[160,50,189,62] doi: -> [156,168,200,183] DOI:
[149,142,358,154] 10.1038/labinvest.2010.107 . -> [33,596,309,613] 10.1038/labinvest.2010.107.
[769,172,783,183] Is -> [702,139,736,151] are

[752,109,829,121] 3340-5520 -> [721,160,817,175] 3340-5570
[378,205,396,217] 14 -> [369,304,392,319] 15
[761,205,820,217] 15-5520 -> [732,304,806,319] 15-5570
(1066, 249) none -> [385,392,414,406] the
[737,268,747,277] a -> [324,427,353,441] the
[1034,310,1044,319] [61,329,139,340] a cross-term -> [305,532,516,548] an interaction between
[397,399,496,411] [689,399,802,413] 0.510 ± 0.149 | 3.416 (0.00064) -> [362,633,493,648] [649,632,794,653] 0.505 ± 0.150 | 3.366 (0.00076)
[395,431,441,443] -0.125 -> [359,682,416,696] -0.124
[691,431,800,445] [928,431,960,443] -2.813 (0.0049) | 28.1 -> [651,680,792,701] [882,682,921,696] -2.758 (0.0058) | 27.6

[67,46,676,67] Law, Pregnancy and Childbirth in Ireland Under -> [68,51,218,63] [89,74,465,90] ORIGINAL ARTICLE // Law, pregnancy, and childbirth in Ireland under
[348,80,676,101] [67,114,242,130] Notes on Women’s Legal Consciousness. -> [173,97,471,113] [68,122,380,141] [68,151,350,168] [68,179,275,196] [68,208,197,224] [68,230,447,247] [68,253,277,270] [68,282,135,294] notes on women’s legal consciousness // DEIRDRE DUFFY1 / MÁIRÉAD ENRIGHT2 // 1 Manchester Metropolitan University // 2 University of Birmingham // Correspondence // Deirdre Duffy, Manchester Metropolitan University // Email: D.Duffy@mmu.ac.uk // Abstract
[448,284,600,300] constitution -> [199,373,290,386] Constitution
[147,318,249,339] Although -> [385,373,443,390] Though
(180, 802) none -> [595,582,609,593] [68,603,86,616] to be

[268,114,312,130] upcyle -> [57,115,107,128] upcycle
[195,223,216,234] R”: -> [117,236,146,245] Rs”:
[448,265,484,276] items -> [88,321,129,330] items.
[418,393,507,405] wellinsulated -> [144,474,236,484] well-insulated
- - - - - - -
▶ Task directions:
In the data above, retype exactly and only the lines between the one holding "[378,205,396,217] 14 -> [369,304,392,319] 15" and the one holding "[397,399,496,411] [689,399,802,413] 0.510", inclusive.

▶ Exercise solution:
[378,205,396,217] 14 -> [369,304,392,319] 15
[761,205,820,217] 15-5520 -> [732,304,806,319] 15-5570
(1066, 249) none -> [385,392,414,406] the
[737,268,747,277] a -> [324,427,353,441] the
[1034,310,1044,319] [61,329,139,340] a cross-term -> [305,532,516,548] an interaction between
[397,399,496,411] [689,399,802,413] 0.510 ± 0.149 | 3.416 (0.00064) -> [362,633,493,648] [649,632,794,653] 0.505 ± 0.150 | 3.366 (0.00076)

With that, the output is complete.